Щас бы отринуть противоречия, забежать в буфет, схватить там коньяк с шоколадом и лечь в постель. Гогия, кацо… «Э-эх, — длинно присвистнул он сквозь дыру в зубах и сплюнул в нее гаврик, — где теи башмаки-и-и! Босявка ты, босявка…» Да-а-а… Самый смак потребувать себе сейчас дринка. Но косо смотрит Фриц Ферштейный, не дает спуску. Святой Йорген.
— А со своим полом у вас как?
Переводчица сильно вздрогнула.
— Да нормально. Бабы есть бабы, змеи подколодные, продажные флейтистки.
— А вы можете изменить любимому человеку?
— Если я не могу изменить его, то да.
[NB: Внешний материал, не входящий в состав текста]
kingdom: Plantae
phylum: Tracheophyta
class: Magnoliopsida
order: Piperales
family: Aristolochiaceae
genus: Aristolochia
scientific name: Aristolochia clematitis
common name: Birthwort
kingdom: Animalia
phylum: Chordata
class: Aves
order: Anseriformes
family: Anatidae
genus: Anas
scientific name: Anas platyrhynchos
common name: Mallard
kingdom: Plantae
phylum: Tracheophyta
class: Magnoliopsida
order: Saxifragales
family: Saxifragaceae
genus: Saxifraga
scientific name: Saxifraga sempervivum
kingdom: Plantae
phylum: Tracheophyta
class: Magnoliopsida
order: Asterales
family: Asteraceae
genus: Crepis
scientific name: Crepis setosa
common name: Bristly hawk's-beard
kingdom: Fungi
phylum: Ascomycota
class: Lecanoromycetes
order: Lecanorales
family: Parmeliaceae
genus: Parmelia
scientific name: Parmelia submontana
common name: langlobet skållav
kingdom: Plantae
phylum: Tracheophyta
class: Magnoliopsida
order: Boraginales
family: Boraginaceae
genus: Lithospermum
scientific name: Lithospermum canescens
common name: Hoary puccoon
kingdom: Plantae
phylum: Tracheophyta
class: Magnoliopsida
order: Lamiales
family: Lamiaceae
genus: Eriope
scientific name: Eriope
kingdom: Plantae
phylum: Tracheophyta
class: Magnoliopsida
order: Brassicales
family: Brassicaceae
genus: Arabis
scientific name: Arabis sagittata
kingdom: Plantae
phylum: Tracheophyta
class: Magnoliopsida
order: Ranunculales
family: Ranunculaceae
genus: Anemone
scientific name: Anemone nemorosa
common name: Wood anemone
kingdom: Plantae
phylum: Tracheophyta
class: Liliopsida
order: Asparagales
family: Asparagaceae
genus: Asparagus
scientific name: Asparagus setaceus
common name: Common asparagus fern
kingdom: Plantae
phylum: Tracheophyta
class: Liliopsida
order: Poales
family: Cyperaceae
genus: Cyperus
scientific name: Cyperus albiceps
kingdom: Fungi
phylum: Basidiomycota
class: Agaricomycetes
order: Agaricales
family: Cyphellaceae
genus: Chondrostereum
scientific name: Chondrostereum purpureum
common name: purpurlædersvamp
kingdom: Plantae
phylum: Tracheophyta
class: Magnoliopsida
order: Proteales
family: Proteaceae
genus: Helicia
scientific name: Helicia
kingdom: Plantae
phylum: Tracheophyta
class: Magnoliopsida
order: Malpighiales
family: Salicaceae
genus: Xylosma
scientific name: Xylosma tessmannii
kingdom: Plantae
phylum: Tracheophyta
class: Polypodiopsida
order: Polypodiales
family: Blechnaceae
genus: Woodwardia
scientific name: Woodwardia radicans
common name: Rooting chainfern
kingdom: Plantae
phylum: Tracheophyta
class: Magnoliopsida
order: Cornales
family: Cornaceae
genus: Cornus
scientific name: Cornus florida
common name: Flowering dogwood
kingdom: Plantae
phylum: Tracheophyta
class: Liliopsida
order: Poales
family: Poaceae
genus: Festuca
И вообще я его плохо помню, и вообще вопрос поставлен узко и плоско. Скажем, если он полярный экспедитор, что мне, разрядки не искать? Да и полигамность, да и многое другое говорит само за себя, что недоразумение как материал и как прием — сплошное недоразумение, потому что материал слит с приемом и равен ему. Но всею жизнию движет недоразумение. А если еще ширше, по Аристотелю — перипетия.